Williams's historical viewpoint, fused out of the materials of an immensively impressive knowledge of literature, a personal commitment, and a sophisticated sort of impressionism, is similar to that of the most respectable social and economic historians of England, men like R. H. Tawney and others who rely for their evidence less on belles-lettres and more on manorial records, game-preserve records, the prices of timber, grains, beer, bread. To the extent that Williams extends their argument, with evidence from the history of literature, he does a great service. His work is especially valuable as an antidote to those writers of today who continue to regard the city and technology as synonymous with evil and still search for a mythical ideal in the hills and woodlands and rivers and valleys; these writers refuse to see the countryside, as Williams does, as part of the total system of work, prices, and wages.

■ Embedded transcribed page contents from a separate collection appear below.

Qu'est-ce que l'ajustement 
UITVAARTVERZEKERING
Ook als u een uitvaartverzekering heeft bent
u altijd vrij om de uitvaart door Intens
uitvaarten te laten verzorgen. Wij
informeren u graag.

But in his search for a real community which will combine the most democratic elements of town and country—progress with personal concern—Williams is also something of a romantic. He is, in fact, himself a microcosm of the history he writes about. He was born and grew up in the country, and, as a young man, went to Cambridge, where he learned “culture”—a discipline, a way of life, usually considered urban. Williams knows first-hand the experience of the transitional man (it was the subject of his excellent work, Culture and Society)—the agony of separation from roots, the conflict of values, the hesitant (and certainly guilt-provoking) adoption of urban ways, the sense of loss of the past. Williams knows more of the countryside than Jane Austen did, more than George Eliot; yet, being an academic, caught in the border-land (which also caught Hardy and Lawrence), wanting to talk about what is and what must be done, he is forced, still, to rely on just what the countryman in him mocks: “sociology.”

The result is that The Country and the City is two books: an excellent one about literature and ideas, and a smaller sociological one that is jargon-laden and not so good. The irony is that the conclusions drawn from knowledgeable insights in the one lead to romantic oversights in the other (or even more paradoxically, the reverse: the romantic impulse leads to excellent scholarship). Thus, when Williams talks of the creation of a new world, a better community, “directness,” “connection,” “mutuality,” “sharing,” of life as an integrated, organic whole, what he does in effect is to create a counter-pastoral of his own. And as for the practical means of achieving his hoped-for community—one which will combine the “evergreen” with the factory—the suggestions he offers are so vague as to be nearly meaningless. There is, in fact, more than a trace in all this of what has come to be considered a peculiarly American malaise: intellectual anti-intellectualism. It is, in a way, refreshing to spot it in a brilliant and intellectually rigorous Cantabrigian.